(What the task asks) Count the lines in the items below that contain the word "shown", matching case exactly. Reply with the number only.
---------- Dataset content
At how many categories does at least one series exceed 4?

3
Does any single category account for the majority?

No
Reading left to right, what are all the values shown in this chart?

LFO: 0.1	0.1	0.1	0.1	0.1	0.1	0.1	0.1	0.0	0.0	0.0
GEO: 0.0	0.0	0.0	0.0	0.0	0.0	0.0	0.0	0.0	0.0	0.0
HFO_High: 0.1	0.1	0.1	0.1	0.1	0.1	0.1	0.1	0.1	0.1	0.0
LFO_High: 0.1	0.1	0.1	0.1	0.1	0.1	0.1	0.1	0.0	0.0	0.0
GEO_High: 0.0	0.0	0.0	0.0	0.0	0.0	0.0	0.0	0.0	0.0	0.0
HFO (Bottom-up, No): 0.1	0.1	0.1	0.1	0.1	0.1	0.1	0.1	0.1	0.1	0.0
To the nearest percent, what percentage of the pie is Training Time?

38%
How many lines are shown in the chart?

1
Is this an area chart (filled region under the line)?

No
--------------------
---------- Dataset content
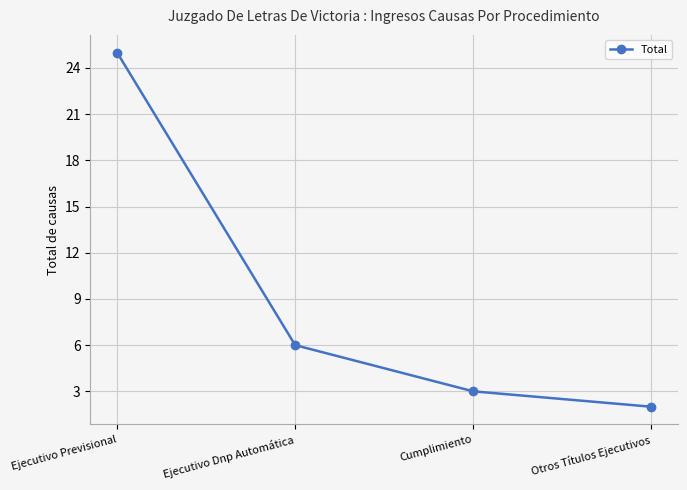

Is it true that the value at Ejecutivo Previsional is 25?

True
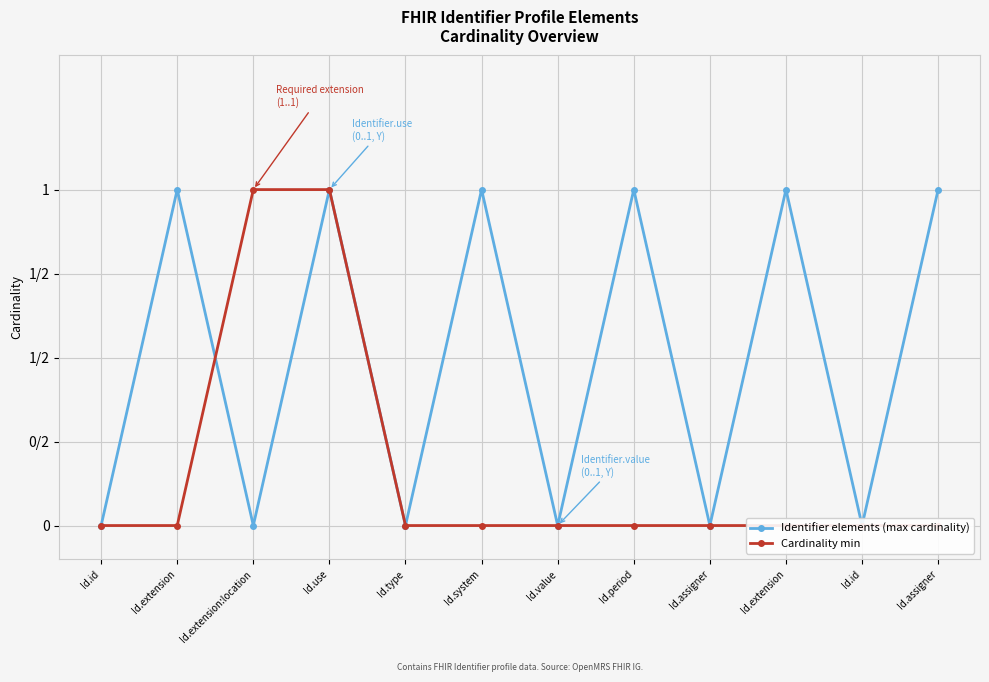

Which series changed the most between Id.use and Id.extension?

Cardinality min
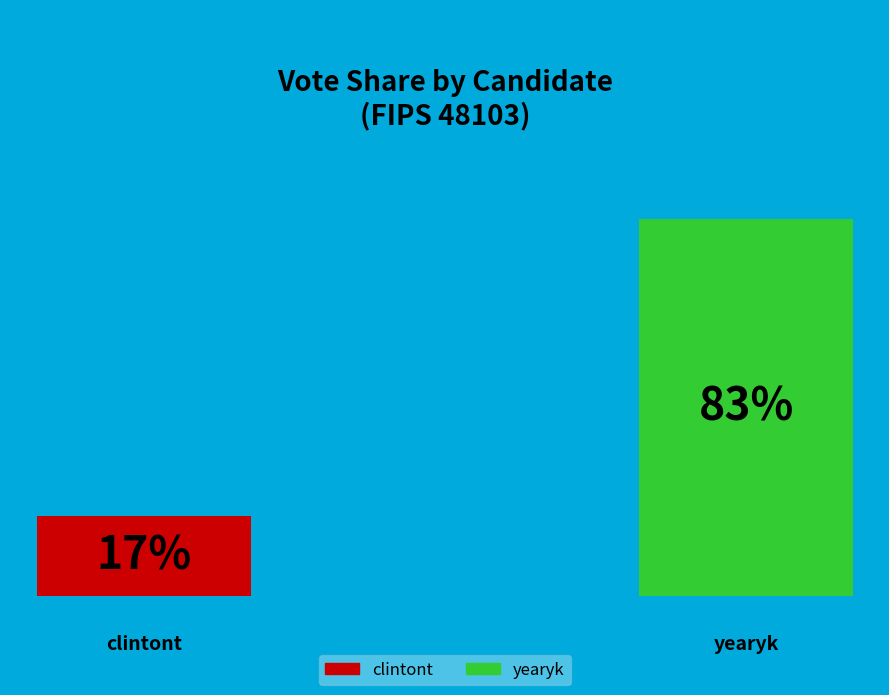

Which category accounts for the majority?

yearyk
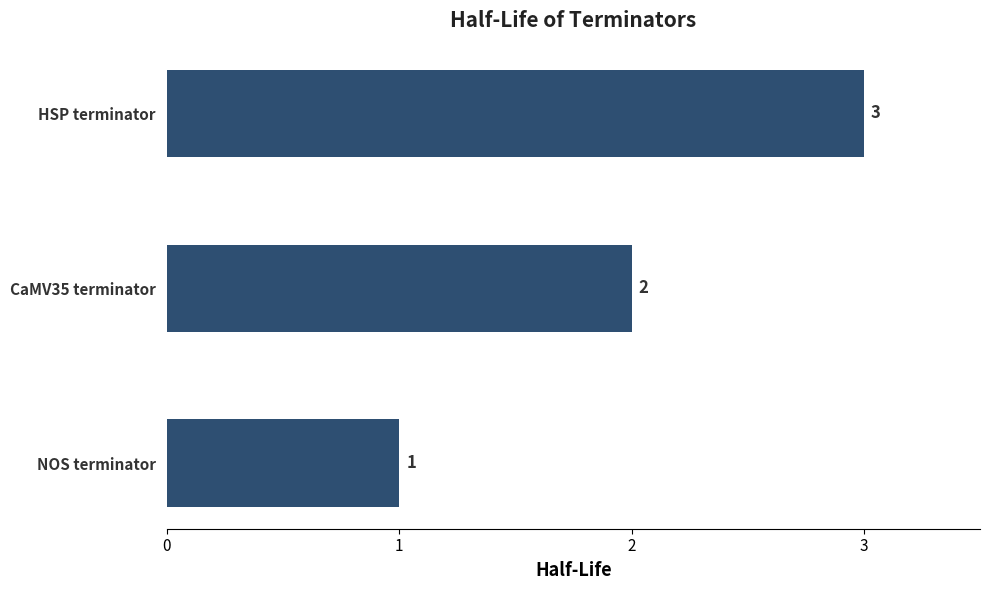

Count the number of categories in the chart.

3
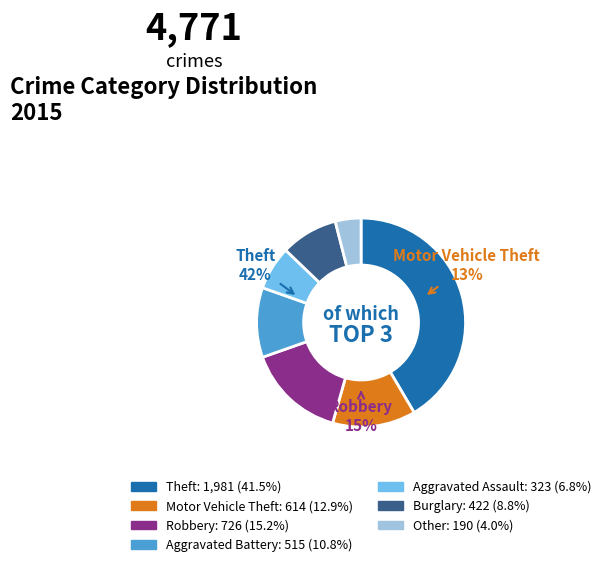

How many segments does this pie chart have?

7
--------------------
---------- Dataset content
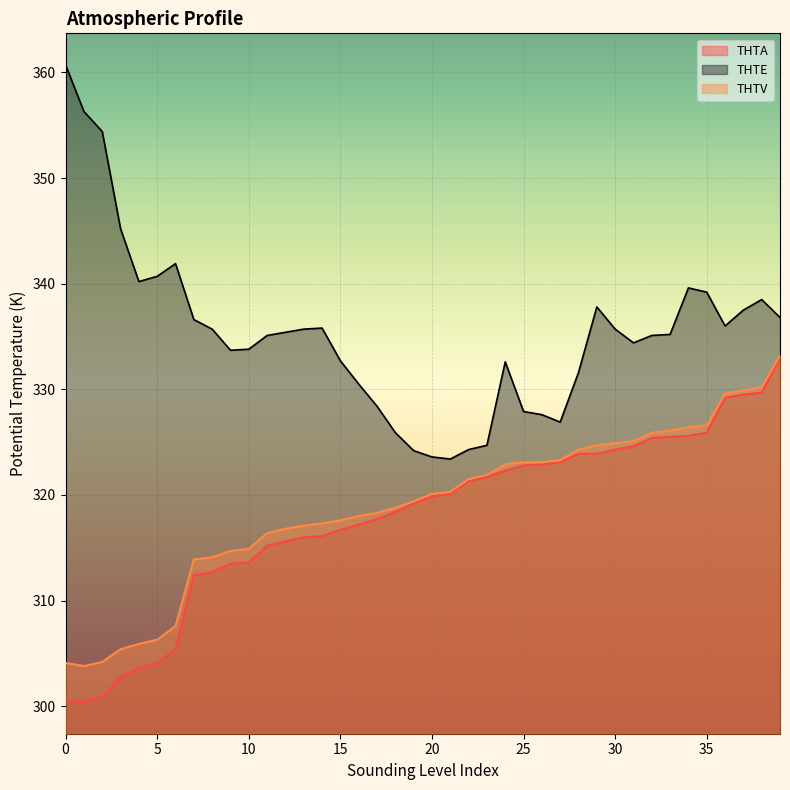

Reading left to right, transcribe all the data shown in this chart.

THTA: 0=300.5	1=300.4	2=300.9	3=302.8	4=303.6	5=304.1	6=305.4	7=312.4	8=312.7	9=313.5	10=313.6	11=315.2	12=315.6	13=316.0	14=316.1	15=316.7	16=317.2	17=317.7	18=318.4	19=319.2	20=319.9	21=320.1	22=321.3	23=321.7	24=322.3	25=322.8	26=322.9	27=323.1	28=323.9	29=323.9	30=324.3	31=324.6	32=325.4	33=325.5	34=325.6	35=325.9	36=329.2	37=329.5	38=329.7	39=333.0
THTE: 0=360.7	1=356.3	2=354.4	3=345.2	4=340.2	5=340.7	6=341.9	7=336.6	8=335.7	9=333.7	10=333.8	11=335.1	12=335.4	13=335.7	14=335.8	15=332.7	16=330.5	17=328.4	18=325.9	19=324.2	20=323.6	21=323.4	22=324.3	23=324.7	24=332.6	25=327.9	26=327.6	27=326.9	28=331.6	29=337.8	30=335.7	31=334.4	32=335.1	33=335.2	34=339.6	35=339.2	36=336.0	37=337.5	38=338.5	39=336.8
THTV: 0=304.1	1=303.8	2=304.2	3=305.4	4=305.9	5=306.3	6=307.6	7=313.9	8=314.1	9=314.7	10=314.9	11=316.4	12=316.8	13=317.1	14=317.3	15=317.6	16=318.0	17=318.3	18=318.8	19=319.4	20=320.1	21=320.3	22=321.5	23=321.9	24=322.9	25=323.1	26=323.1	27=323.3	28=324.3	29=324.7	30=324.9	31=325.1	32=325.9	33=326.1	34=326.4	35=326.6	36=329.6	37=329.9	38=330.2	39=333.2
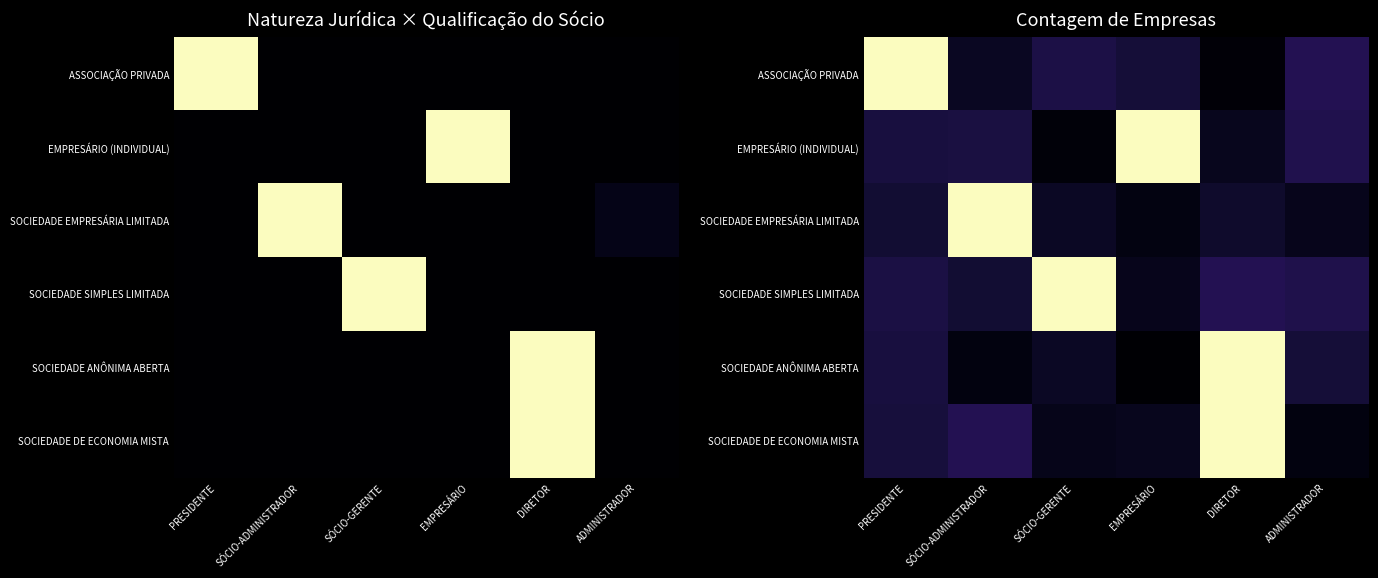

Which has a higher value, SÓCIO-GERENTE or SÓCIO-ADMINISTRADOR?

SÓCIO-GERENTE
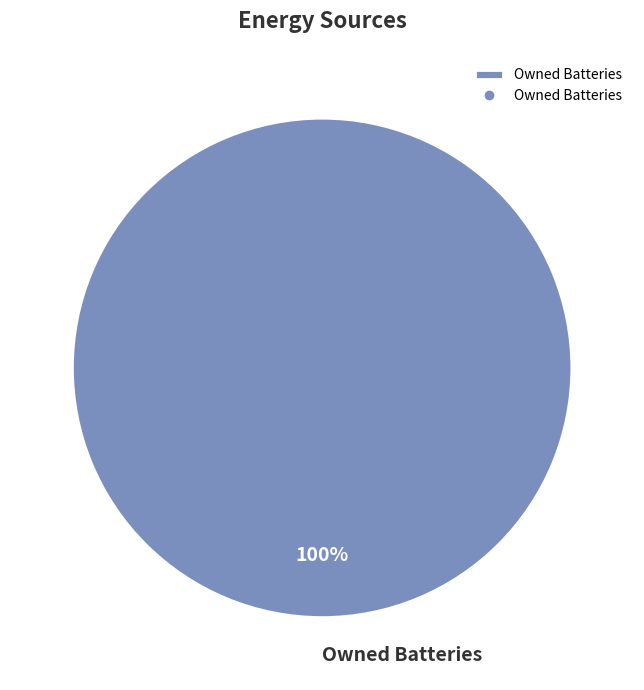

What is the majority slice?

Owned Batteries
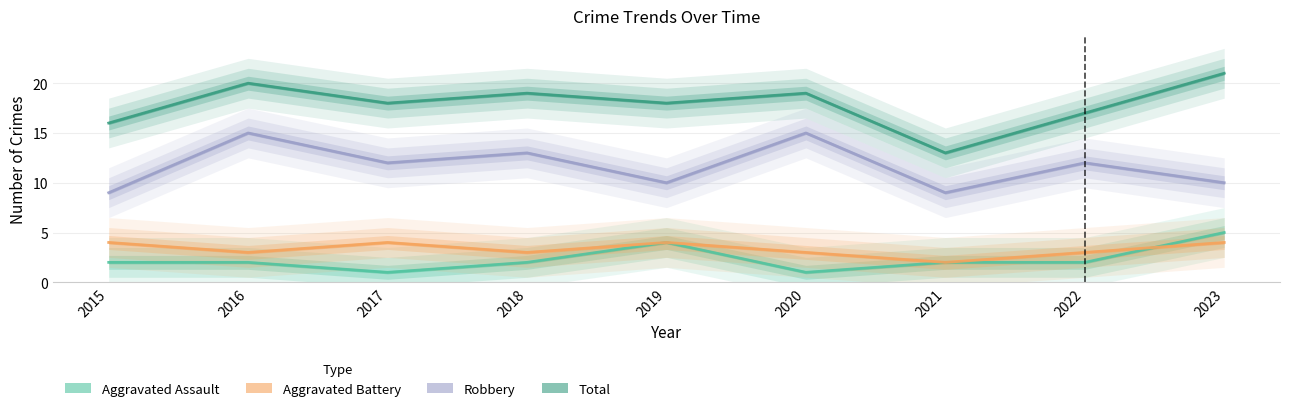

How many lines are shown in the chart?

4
--------------------
(Result of the task) 4